This case study aims to facilitate the development of competencies that reflect the role of the Specialist Cancer Nurse (SCN) in managing disease and treatment related care for a person at risk of or diagnosed with prostate cancer across a cancer journey.
In 2017, it is estimated that 16,665 new cases of prostate cancer will be diagnosed in Australia. 88 Prostate cancer was the most commonly diagnosed cancer in Australia in 2013. In 2013, it was also the most commonly diagnosed cancer among males. 88 In 2009–2013, males diagnosed with prostate cancer had a 95% chance of surviving for 5 years compared to their counterparts in the general Australian population. Between 1984–1988 and 2009–2013, 5-year relative survival from prostate cancer improved from 58% to 95%. 88
In 2014, prostate cancer was the 3rd most common cause of cancer deaths in Australia, with 3,102 deaths from prostate cancer in Australia. In 2017, it is estimated that this will increase to 3,452 deaths. 88
There are many points along the cancer journey when the SCN can improve outcomes for people at risk of or affected by prostate cancer. These include:
Section 1: Reduce risk
Prostate cancer is the most common cancer amongst Australian men, yet its exact aetiology is not well understood.
While a number of risk factors have been proposed as being important in the development of prostate cancer, including age and family history, there is limited evidence regarding lifestyle or behavioural risk factors. Public education about risks for prostate cancer needs to reflect contemporary, evidence-based messages.

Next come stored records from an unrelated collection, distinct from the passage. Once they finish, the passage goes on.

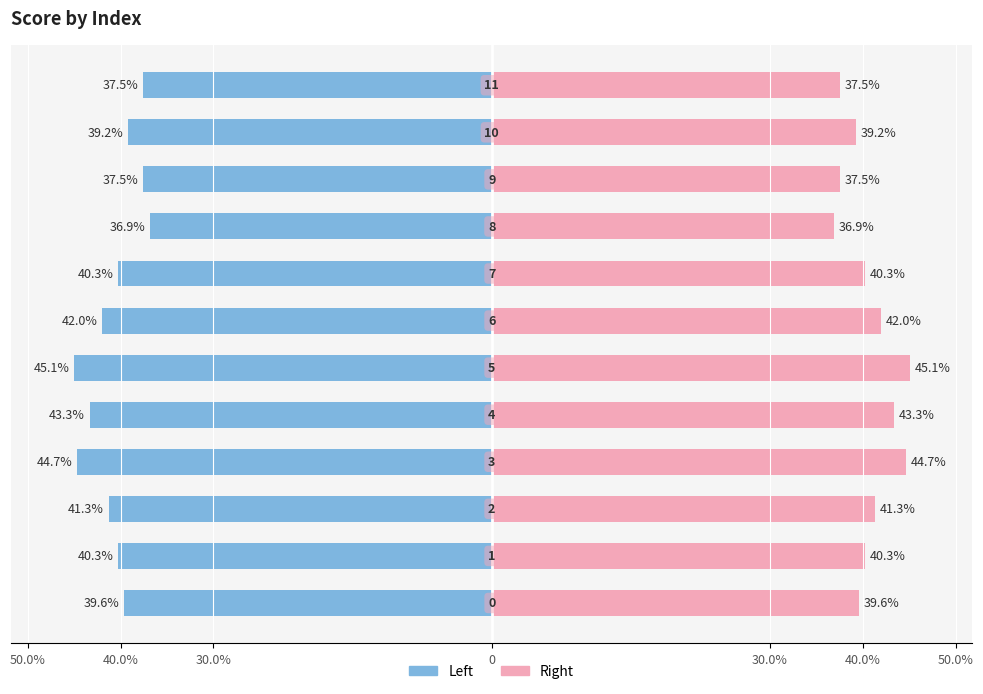

Reading right to left, list all the values displayed in this chart.

Left (score): -0.4	-0.4	-0.4	-0.4	-0.4	-0.4	-0.5	-0.4	-0.4	-0.4	-0.4	-0.4
Right (score): 0.4	0.4	0.4	0.4	0.4	0.4	0.5	0.4	0.4	0.4	0.4	0.4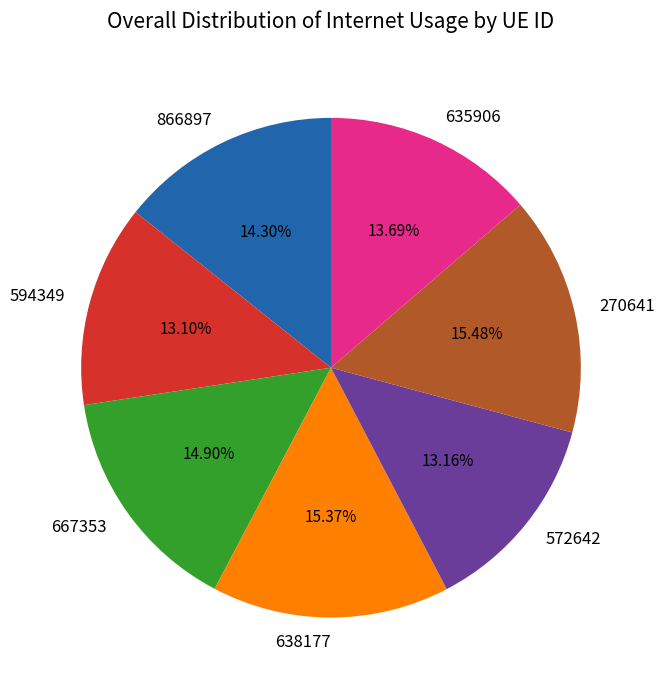

What is the total percentage of 638177 and 572642?

28.5%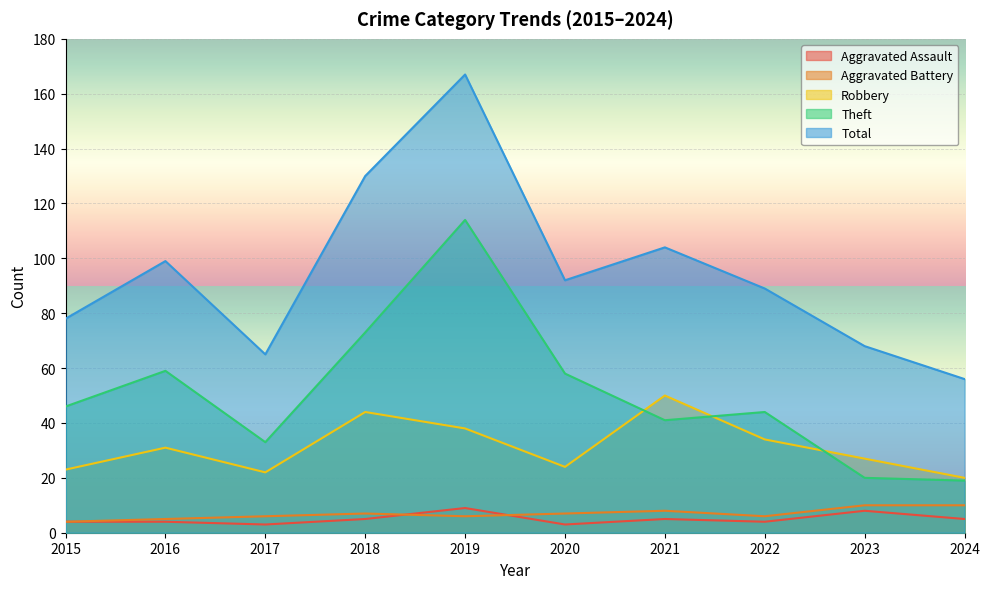

True or false: Aggravated Assault and Aggravated Battery cross at least once.

True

Section 2: Find the condition early
The benefits of population screening for prostate cancer are at this time unproven.7
With no current formalised, population-based screening programs for prostate cancer in Australia, the SCN can play an important role in ensuring men are informed about the risks and benefits of screening tests and about signs and symptoms that should lead to health practitioner consultation.
Section 3: Have the best treatment and support during active treatment
Men diagnosed with prostate cancer face difficult treatment decisions. This is, in part, due to the lack of clear survival advantage of one treatment path over another.
In order to make an informed treatment decision, individuals need information about the benefits and harms of all treatment options. The SCN plays an important role in providing information and support to men making treatment decisions.
Treatments for prostate cancer can include surgery, radiotherapy, antineoplastic agents and androgen deprivation therapy, each of which can result in significant morbidity. The SCN has an important role in prevention, detection and management of these adverse effects.
Section 4: Have the best treatment and support between and after active treatment
Relative survival after diagnosis with prostate cancer is high compared with other cancers.6 However, men treated for prostate cancer require long-term follow up due to the unpredictable trajectory of the disease.
Following completion of treatment for prostate cancer men can experience significant adverse effects across all domains of their health.
The SCN can minimise the impact of these adverse effects with targeted supportive care strategies to ensure optimal quality of life outcomes.